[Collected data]
[Start of Attachment]

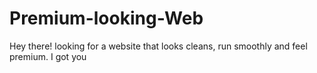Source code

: # Premium-looking-Web
Hey there! looking for a website that looks cleans, run smoothly and feel premium. I got you
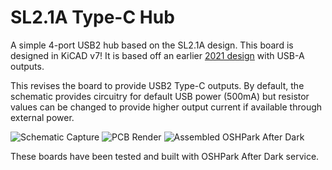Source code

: # SL2.1A Type-C Hub
A simple 4-port USB2 hub based on the SL2.1A design.
This board is designed in KiCAD v7! It is based off an earlier [2021 design](https://github.com/Hugoyhu/Hack-Club-Zephyr-USB-Hub) with USB-A outputs. 

This revises the board to provide USB2 Type-C outputs. By default, the schematic provides circuitry for default USB power (500mA) but resistor values can be changed to provide higher output current if available through external power. 

![Schematic Capture](https://cloud-2xkj45owt-hack-club-bot.vercel.app/0image.png)
![PCB Render](https://cloud-c7is38gls-hack-club-bot.vercel.app/0screenshot_2023-11-02_at_2.20.38_pm.png)
![Assembled OSHPark After Dark](https://www.hugohu.me/USBHub.jpg)

These boards have been tested and built with OSHPark After Dark service. 
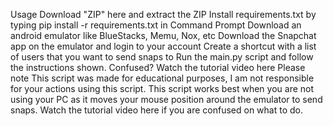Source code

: Usage
Download "ZIP" here and extract the ZIP
Install requirements.txt by typing pip install -r requirements.txt in Command Prompt
Download an android emulator like BlueStacks, Memu, Nox, etc
Download the Snapchat app on the emulator and login to your account
Create a shortcut with a list of users that you want to send snaps to
Run the main.py script and follow the instructions shown. Confused? Watch the tutorial video here
Please note
This script was made for educational purposes, I am not responsible for your actions using this script. This script works best when you are not using your PC as it moves your mouse position around the emulator to send snaps. Watch the tutorial video here if you are confused on what to do.
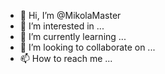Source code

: - 👋 Hi, I’m @MikolaMaster
- 👀 I’m interested in ...
- 🌱 I’m currently learning ...
- 💞️ I’m looking to collaborate on ...
- 📫 How to reach me ...

<!---
MikolaMaster/MikolaMaster is a ✨ special ✨ repository because its `README.md` (this file) appears on your GitHub profile.
You can click the Preview link to take a look at your changes.
--->
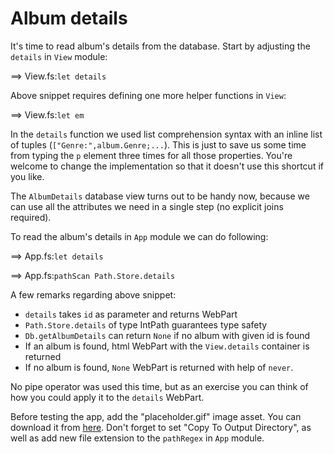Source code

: # Album details

It's time to read album's details from the database. 
Start by adjusting the `details` in `View` module:

==> View.fs:`let details`

Above snippet requires defining one more helper functions in `View`:

==> View.fs:`let em`

In the `details` function we used list comprehension syntax with an inline list of tuples (`["Genre:",album.Genre;...`).
This is just to save us some time from typing the `p` element three times for all those properties.
You're welcome to change the implementation so that it doesn't use this shortcut if you like.

The `AlbumDetails` database view turns out to be handy now, because we can use all the attributes we need in a single step (no explicit joins required).

To read the album's details in `App` module we can do following:

==> App.fs:`let details`

==> App.fs:`pathScan Path.Store.details`

A few remarks regarding above snippet:

- `details` takes `id` as parameter and returns WebPart
- `Path.Store.details` of type IntPath guarantees type safety
- `Db.getAlbumDetails` can return `None` if no album with given id is found
- If an album is found, html WebPart with the `View.details` container is returned
- If no album is found, `None` WebPart is returned with help of `never`.

No pipe operator was used this time, but as an exercise you can think of how you could apply it to the `details` WebPart.

Before testing the app, add the "placeholder.gif" image asset. 
You can download it from [here](https://raw.githubusercontent.com/theimowski/SuaveMusicStore/src_v{{book.version}}/placeholder.gif).
Don't forget to set "Copy To Output Directory", as well as add new file extension to the `pathRegex` in `App` module.
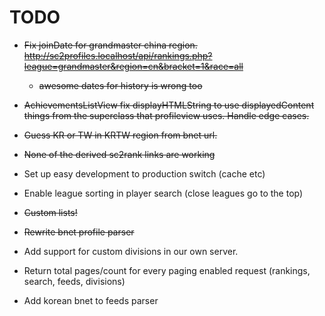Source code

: # TODO

- <s>Fix joinDate for grandmaster china region. http://sc2profiles.localhost/api/rankings.php?league=grandmaster&region=cn&bracket=1&race=all</s>
  - <s>awesome dates for history is wrong too</s>

- <s>AchievementsListView fix displayHTMLString to use displayedContent things from the superclass that profileview uses. Handle edge cases.</s>

- <s>Guess KR or TW in KRTW region from bnet url.</s>

- <s>None of the derived sc2rank links are working</s>

- Set up easy development to production switch (cache etc)

- Enable league sorting in player search (close leagues go to the top)

- <s>Custom lists!</s>

- <s>Rewrite bnet profile parser</s>

- Add support for custom divisions in our own server.

- Return total pages/count for every paging enabled request (rankings, search, feeds, divisions)

- Add korean bnet to feeds parser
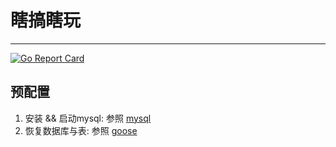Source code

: # 瞎搞瞎玩

---
[![Go Report Card](https://github.com/everywan/xgxw)](https://goreportcard.com/report/github.com/everywan/xgxw)

## 预配置
1. 安装 && 启动mysql: 参照 [mysql](/script/mysql.sh)
2. 恢复数据库与表: 参照 [goose](/script/goose.sh)
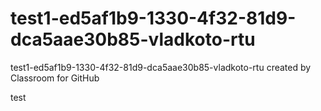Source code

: # test1-ed5af1b9-1330-4f32-81d9-dca5aae30b85-vladkoto-rtu
test1-ed5af1b9-1330-4f32-81d9-dca5aae30b85-vladkoto-rtu created by Classroom for GitHub

test
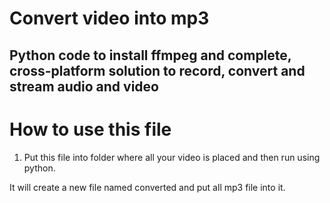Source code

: # Convert video into mp3
## Python code to install ffmpeg and complete, cross-platform solution to record, convert and stream audio and video
# How to use this file
1. Put this file into folder where all your video is placed and then run using python.

It will create a new file named converted and put all mp3 file into it.
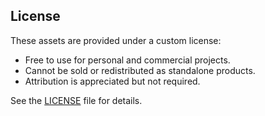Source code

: ## License

These assets are provided under a custom license:

- Free to use for personal and commercial projects.
- Cannot be sold or redistributed as standalone products.
- Attribution is appreciated but not required.

See the [LICENSE](License) file for details.
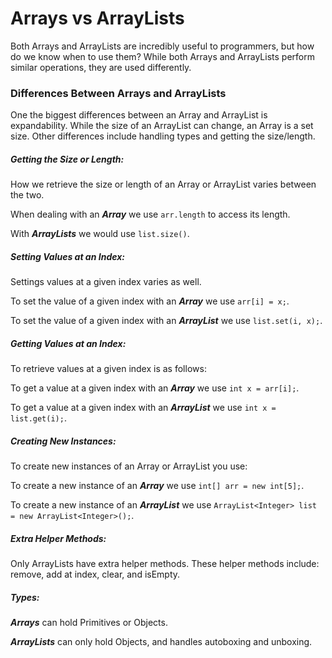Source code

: # Arrays vs ArrayLists
Both Arrays and ArrayLists are incredibly useful to programmers, but how do we know when to use them? While both Arrays and ArrayLists perform similar operations, they are used differently.

### Differences Between Arrays and ArrayLists
One the biggest differences between an Array and ArrayList is expandability. While the size of an ArrayList can change, an Array is a set size. Other differences include handling types and getting the size/length.

##### Getting the Size or Length:
How we retrieve the size or length of an Array or ArrayList varies between the two.

When dealing with an ***Array*** we use ``arr.length`` to access its length.

With ***ArrayLists*** we would use ``list.size()``.

##### Setting Values at an Index:
Settings values at a given index varies as well.

To set the value of a given index with an ***Array*** we use ``arr[i] = x;``.

To set the value of a given index with an ***ArrayList*** we use ``list.set(i, x);``.

##### Getting Values at an Index:
To retrieve values at a given index is as follows:

To get a value at a given index with an ***Array*** we use ``int x = arr[i];``.

To get a value at a given index with an ***ArrayList*** we use ``int x = list.get(i);``.

##### Creating New Instances:
To create new instances of an Array or ArrayList you use:

To create a new instance of an ***Array*** we use `int[] arr = new int[5];`.

To create a new instance of an ***ArrayList*** we use `ArrayList<Integer> list = new ArrayList<Integer>();`.

##### Extra Helper Methods:
Only ArrayLists have extra helper methods. These helper methods include: remove, add at index, clear, and isEmpty.


##### Types:
***Arrays*** can hold Primitives or Objects.

***ArrayLists*** can only hold Objects, and handles autoboxing and unboxing.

[End of Attachment]

▸ What is needed
A word-for-word copy of the records is required. Leave out every picture.

▸ Task answer
Source code

: # Premium-looking-Web
Hey there! looking for a website that looks cleans, run smoothly and feel premium. I got you
Source code

: # SL2.1A Type-C Hub
A simple 4-port USB2 hub based on the SL2.1A design.
This board is designed in KiCAD v7! It is based off an earlier [2021 design](https://github.com/Hugoyhu/Hack-Club-Zephyr-USB-Hub) with USB-A outputs. 

This revises the board to provide USB2 Type-C outputs. By default, the schematic provides circuitry for default USB power (500mA) but resistor values can be changed to provide higher output current if available through external power. 

![Schematic Capture](https://cloud-2xkj45owt-hack-club-bot.vercel.app/0image.png)
![PCB Render](https://cloud-c7is38gls-hack-club-bot.vercel.app/0screenshot_2023-11-02_at_2.20.38_pm.png)
![Assembled OSHPark After Dark](https://www.hugohu.me/USBHub.jpg)

These boards have been tested and built with OSHPark After Dark service. 
Source code

: Usage
Download "ZIP" here and extract the ZIP
Install requirements.txt by typing pip install -r requirements.txt in Command Prompt
Download an android emulator like BlueStacks, Memu, Nox, etc
Download the Snapchat app on the emulator and login to your account
Create a shortcut with a list of users that you want to send snaps to
Run the main.py script and follow the instructions shown. Confused? Watch the tutorial video here
Please note
This script was made for educational purposes, I am not responsible for your actions using this script. This script works best when you are not using your PC as it moves your mouse position around the emulator to send snaps. Watch the tutorial video here if you are confused on what to do.
Source code

: - 👋 Hi, I’m @MikolaMaster
- 👀 I’m interested in ...
- 🌱 I’m currently learning ...
- 💞️ I’m looking to collaborate on ...
- 📫 How to reach me ...

<!---
MikolaMaster/MikolaMaster is a ✨ special ✨ repository because its `README.md` (this file) appears on your GitHub profile.
You can click the Preview link to take a look at your changes.
--->
Source code

: # Album details

It's time to read album's details from the database. 
Start by adjusting the `details` in `View` module:

==> View.fs:`let details`

Above snippet requires defining one more helper functions in `View`:

==> View.fs:`let em`

In the `details` function we used list comprehension syntax with an inline list of tuples (`["Genre:",album.Genre;...`).
This is just to save us some time from typing the `p` element three times for all those properties.
You're welcome to change the implementation so that it doesn't use this shortcut if you like.

The `AlbumDetails` database view turns out to be handy now, because we can use all the attributes we need in a single step (no explicit joins required).

To read the album's details in `App` module we can do following:

==> App.fs:`let details`

==> App.fs:`pathScan Path.Store.details`

A few remarks regarding above snippet:

- `details` takes `id` as parameter and returns WebPart
- `Path.Store.details` of type IntPath guarantees type safety
- `Db.getAlbumDetails` can return `None` if no album with given id is found
- If an album is found, html WebPart with the `View.details` container is returned
- If no album is found, `None` WebPart is returned with help of `never`.

No pipe operator was used this time, but as an exercise you can think of how you could apply it to the `details` WebPart.

Before testing the app, add the "placeholder.gif" image asset. 
You can download it from [here](https://raw.githubusercontent.com/theimowski/SuaveMusicStore/src_v{{book.version}}/placeholder.gif).
Don't forget to set "Copy To Output Directory", as well as add new file extension to the `pathRegex` in `App` module.
Source code

: # TODO

- <s>Fix joinDate for grandmaster china region. http://sc2profiles.localhost/api/rankings.php?league=grandmaster&region=cn&bracket=1&race=all</s>
  - <s>awesome dates for history is wrong too</s>

- <s>AchievementsListView fix displayHTMLString to use displayedContent things from the superclass that profileview uses. Handle edge cases.</s>

- <s>Guess KR or TW in KRTW region from bnet url.</s>

- <s>None of the derived sc2rank links are working</s>

- Set up easy development to production switch (cache etc)

- Enable league sorting in player search (close leagues go to the top)

- <s>Custom lists!</s>

- <s>Rewrite bnet profile parser</s>

- Add support for custom divisions in our own server.

- Return total pages/count for every paging enabled request (rankings, search, feeds, divisions)

- Add korean bnet to feeds parser
Source code

: # 瞎搞瞎玩

---
[![Go Report Card](https://github.com/everywan/xgxw)](https://goreportcard.com/report/github.com/everywan/xgxw)

## 预配置
1. 安装 && 启动mysql: 参照 [mysql](/script/mysql.sh)
2. 恢复数据库与表: 参照 [goose](/script/goose.sh)
Source code

: # test1-ed5af1b9-1330-4f32-81d9-dca5aae30b85-vladkoto-rtu
test1-ed5af1b9-1330-4f32-81d9-dca5aae30b85-vladkoto-rtu created by Classroom for GitHub

test
Source code

: # Convert video into mp3
## Python code to install ffmpeg and complete, cross-platform solution to record, convert and stream audio and video
# How to use this file
1. Put this file into folder where all your video is placed and then run using python.

It will create a new file named converted and put all mp3 file into it.
Source code

: ## License

These assets are provided under a custom license:

- Free to use for personal and commercial projects.
- Cannot be sold or redistributed as standalone products.
- Attribution is appreciated but not required.

See the [LICENSE](License) file for details.
Source code

: # Arrays vs ArrayLists
Both Arrays and ArrayLists are incredibly useful to programmers, but how do we know when to use them? While both Arrays and ArrayLists perform similar operations, they are used differently.

### Differences Between Arrays and ArrayLists
One the biggest differences between an Array and ArrayList is expandability. While the size of an ArrayList can change, an Array is a set size. Other differences include handling types and getting the size/length.

##### Getting the Size or Length:
How we retrieve the size or length of an Array or ArrayList varies between the two.

When dealing with an ***Array*** we use ``arr.length`` to access its length.

With ***ArrayLists*** we would use ``list.size()``.

##### Setting Values at an Index:
Settings values at a given index varies as well.

To set the value of a given index with an ***Array*** we use ``arr[i] = x;``.

To set the value of a given index with an ***ArrayList*** we use ``list.set(i, x);``.

##### Getting Values at an Index:
To retrieve values at a given index is as follows:

To get a value at a given index with an ***Array*** we use ``int x = arr[i];``.

To get a value at a given index with an ***ArrayList*** we use ``int x = list.get(i);``.

##### Creating New Instances:
To create new instances of an Array or ArrayList you use:

To create a new instance of an ***Array*** we use `int[] arr = new int[5];`.

To create a new instance of an ***ArrayList*** we use `ArrayList<Integer> list = new ArrayList<Integer>();`.

##### Extra Helper Methods:
Only ArrayLists have extra helper methods. These helper methods include: remove, add at index, clear, and isEmpty.


##### Types:
***Arrays*** can hold Primitives or Objects.

***ArrayLists*** can only hold Objects, and handles autoboxing and unboxing.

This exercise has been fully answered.